藤井四段が連勝を23にまで伸ばしました。
ただこの日は1日三局のハードスケジュールだったせいか、第二局目の阪口戦では終盤でらしくないミスを犯してしまいました。
局面は先手藤井四段勝勢。後はどう寄せるかです。
82銀、83玉、81銀と桂馬を取りながら詰めろをかける平凡な手順で勝ちだったようですが、藤井四段の指し手は95歩。

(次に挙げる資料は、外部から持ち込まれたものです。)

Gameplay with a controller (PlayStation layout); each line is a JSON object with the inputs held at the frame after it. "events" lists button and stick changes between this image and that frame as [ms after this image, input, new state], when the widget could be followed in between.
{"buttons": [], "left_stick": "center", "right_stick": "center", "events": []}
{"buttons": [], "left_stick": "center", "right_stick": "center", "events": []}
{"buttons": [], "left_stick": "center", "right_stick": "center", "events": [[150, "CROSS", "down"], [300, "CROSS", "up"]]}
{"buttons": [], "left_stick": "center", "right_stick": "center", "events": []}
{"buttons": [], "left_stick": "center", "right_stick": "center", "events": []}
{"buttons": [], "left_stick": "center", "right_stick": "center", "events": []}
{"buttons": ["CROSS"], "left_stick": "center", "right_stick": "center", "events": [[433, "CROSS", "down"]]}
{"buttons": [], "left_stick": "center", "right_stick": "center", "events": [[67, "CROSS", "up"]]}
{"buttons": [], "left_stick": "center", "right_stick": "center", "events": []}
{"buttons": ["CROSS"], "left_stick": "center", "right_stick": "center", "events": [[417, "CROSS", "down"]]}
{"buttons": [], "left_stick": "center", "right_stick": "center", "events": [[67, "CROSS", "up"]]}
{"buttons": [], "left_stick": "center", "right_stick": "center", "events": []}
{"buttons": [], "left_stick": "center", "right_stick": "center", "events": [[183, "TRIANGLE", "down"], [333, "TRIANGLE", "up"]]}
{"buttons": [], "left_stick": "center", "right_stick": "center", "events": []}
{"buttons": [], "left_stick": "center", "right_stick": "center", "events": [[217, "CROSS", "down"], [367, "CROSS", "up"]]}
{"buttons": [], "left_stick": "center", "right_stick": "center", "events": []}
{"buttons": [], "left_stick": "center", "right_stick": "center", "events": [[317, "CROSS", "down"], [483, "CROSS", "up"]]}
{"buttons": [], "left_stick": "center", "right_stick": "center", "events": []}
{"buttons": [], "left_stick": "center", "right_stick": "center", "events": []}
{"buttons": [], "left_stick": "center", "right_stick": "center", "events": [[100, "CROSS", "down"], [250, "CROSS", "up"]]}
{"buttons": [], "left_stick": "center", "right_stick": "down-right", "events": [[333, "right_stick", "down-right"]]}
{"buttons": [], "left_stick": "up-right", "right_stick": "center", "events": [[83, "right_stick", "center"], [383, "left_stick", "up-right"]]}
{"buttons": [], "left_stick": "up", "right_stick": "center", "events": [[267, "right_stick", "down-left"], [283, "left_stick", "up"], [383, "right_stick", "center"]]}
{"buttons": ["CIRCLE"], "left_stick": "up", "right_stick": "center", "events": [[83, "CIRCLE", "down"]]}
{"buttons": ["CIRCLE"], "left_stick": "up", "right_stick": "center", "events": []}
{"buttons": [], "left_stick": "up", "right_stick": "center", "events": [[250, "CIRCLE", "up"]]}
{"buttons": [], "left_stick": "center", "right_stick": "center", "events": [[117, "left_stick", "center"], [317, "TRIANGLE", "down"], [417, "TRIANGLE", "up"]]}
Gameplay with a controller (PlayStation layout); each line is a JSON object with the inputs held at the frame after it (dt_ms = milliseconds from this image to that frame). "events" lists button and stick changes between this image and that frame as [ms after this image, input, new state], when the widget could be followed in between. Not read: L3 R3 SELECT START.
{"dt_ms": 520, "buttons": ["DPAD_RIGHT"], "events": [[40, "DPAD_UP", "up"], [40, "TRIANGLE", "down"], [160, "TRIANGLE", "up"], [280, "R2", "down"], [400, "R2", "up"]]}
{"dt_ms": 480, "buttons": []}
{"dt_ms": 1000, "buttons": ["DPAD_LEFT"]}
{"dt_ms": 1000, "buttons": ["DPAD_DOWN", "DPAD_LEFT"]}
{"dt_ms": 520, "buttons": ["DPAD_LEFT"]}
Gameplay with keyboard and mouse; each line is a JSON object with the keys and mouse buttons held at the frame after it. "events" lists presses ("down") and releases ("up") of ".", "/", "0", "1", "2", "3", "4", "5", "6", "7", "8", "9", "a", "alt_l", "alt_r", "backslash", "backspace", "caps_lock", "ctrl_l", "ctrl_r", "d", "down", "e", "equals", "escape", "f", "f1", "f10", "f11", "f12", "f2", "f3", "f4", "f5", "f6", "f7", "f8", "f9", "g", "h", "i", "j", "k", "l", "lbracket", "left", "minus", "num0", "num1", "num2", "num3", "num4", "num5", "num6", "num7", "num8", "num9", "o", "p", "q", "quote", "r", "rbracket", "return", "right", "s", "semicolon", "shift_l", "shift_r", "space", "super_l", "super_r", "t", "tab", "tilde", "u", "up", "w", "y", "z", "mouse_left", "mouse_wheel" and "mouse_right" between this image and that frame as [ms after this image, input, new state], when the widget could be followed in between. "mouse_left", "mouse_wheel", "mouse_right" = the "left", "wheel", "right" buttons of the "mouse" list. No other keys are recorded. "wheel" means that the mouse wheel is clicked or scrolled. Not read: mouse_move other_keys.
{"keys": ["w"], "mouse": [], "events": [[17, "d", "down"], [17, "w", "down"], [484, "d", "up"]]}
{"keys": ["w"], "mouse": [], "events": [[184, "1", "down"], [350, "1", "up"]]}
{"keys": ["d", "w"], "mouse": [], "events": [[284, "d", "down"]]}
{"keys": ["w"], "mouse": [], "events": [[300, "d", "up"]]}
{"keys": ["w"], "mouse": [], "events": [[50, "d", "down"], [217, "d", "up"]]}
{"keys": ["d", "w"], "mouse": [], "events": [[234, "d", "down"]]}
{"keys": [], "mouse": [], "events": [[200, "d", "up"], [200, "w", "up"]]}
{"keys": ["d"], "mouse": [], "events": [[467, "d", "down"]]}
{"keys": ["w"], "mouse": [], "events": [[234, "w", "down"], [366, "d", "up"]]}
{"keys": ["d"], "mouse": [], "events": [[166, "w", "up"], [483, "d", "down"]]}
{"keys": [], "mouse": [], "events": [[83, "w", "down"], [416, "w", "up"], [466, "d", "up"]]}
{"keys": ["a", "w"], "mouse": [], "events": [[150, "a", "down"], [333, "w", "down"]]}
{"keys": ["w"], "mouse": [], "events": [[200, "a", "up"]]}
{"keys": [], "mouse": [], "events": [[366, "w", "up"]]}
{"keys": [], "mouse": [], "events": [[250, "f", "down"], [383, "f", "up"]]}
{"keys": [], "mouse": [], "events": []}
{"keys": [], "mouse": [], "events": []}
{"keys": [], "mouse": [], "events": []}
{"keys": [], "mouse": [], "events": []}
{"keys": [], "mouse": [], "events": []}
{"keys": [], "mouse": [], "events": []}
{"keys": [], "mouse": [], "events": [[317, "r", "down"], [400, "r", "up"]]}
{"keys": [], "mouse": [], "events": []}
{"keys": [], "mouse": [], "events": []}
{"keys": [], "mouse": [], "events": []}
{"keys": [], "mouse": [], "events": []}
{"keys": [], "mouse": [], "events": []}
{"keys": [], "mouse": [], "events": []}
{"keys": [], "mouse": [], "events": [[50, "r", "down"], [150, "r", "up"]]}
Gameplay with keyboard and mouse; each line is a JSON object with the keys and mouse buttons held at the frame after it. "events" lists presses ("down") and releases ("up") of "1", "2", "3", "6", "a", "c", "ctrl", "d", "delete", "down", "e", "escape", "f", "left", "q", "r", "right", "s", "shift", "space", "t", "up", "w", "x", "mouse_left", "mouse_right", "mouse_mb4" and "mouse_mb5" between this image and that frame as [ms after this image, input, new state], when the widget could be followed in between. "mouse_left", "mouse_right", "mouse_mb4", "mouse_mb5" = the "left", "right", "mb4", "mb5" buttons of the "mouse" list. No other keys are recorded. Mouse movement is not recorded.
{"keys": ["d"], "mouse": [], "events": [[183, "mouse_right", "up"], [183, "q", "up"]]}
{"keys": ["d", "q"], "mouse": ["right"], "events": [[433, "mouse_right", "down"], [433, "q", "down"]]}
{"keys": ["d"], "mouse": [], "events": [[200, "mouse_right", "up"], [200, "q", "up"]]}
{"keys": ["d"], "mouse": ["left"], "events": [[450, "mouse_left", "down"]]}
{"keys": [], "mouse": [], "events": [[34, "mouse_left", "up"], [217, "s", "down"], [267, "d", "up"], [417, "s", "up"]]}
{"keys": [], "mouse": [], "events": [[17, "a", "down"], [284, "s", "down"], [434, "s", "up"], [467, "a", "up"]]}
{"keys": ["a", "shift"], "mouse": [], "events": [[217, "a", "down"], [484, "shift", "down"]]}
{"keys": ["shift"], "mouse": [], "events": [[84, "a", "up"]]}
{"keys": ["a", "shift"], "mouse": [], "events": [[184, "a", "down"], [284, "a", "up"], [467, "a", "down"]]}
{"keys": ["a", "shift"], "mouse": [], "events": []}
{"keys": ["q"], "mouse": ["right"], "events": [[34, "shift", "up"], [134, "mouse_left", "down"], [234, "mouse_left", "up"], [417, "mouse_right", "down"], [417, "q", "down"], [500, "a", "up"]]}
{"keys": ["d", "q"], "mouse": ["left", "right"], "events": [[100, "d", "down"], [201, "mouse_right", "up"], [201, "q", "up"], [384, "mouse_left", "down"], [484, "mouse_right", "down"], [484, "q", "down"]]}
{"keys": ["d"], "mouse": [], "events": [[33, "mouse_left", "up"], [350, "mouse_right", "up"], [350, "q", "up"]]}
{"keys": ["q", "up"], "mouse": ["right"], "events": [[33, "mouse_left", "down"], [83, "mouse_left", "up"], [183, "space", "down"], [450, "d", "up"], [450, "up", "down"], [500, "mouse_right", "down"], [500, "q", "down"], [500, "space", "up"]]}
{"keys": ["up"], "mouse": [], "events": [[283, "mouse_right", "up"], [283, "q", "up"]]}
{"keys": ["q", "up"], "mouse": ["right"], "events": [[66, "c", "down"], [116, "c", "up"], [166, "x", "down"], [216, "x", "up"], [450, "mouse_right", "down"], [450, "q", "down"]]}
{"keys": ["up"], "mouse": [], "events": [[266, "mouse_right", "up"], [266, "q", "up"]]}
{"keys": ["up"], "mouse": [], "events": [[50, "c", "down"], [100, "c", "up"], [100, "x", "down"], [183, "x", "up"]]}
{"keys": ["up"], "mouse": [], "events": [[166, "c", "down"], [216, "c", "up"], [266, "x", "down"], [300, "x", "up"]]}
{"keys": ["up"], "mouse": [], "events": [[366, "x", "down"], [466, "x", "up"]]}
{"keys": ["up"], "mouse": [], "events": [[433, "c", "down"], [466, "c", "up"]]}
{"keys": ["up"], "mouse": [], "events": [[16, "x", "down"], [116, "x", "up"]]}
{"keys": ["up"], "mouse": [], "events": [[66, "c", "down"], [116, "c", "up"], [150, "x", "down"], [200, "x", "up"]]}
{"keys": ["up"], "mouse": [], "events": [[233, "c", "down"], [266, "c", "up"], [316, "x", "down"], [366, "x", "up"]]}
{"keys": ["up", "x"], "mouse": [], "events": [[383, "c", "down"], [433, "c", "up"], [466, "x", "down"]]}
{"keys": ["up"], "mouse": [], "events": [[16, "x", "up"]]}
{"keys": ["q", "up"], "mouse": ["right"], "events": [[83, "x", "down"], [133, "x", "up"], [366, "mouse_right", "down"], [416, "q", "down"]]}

以下、同歩、96歩、同玉、94歩、同歩、95歩、同玉。
歩を連打して相手玉をどんどん自陣近くに誘い出します。
そこで87金打
詰めろです。
一応、寄せの形なのですが、少ない持ち駒を1枚投入するだけに微妙な一手です。
実際、ソフトの評価は87金は悪手となっています。
95玉と引かれ、82銀成と退路を封鎖しますが、そこで後手の54角がピッタリでした。
詰めろ逃れの詰めろってやつです。
藤井四段は、83銀と打ち、自玉の詰めろを解消。
以下、同角に96香、95歩、同香、同玉、92成銀と進行しました。
92の香を取るのがミソ。
これ次は96香の一手詰めです。
しかし持ち駒は香と歩だけなので、いかにも心細い詰めろ。
そもそもこういう端の中段玉って、結構読みづらいんですよね。うまく必至がかかってすんなり勝ちに場合もあれば、1個でも読み抜けがあるとスルッと脱出されて一気に負けになりがち。あるいは逆に相手側からすると頓死を食らいがち。そういう経験のある人は多いはずです。
実際この将棋もそのパターンになりました。
92成銀に対し、74角と指していれば阪口五段の勝ちでした。
96香の詰めろを防ぎつつ、83への退路を確保するピッタリの一手になるはずでした。
しかし秒読みの中で致命的なミス。
実戦は85歩と突いたため、96金!という金捨て一発で即詰みとなってしまいました。
結局、藤井四段もミス、阪口五段もミス、両者がミスりましたが、最後にミスった方の負けという将棋でした。
プロでもたまにある展開ですが、これまで圧倒的な終盤力を見せつけてきた藤井四段としてめずらしいミスだったと思います。
ともあれ、運も味方につけて22連勝、次局はきっちり勝って23連勝。
いよいよ28連勝の記録更新が見えてきました。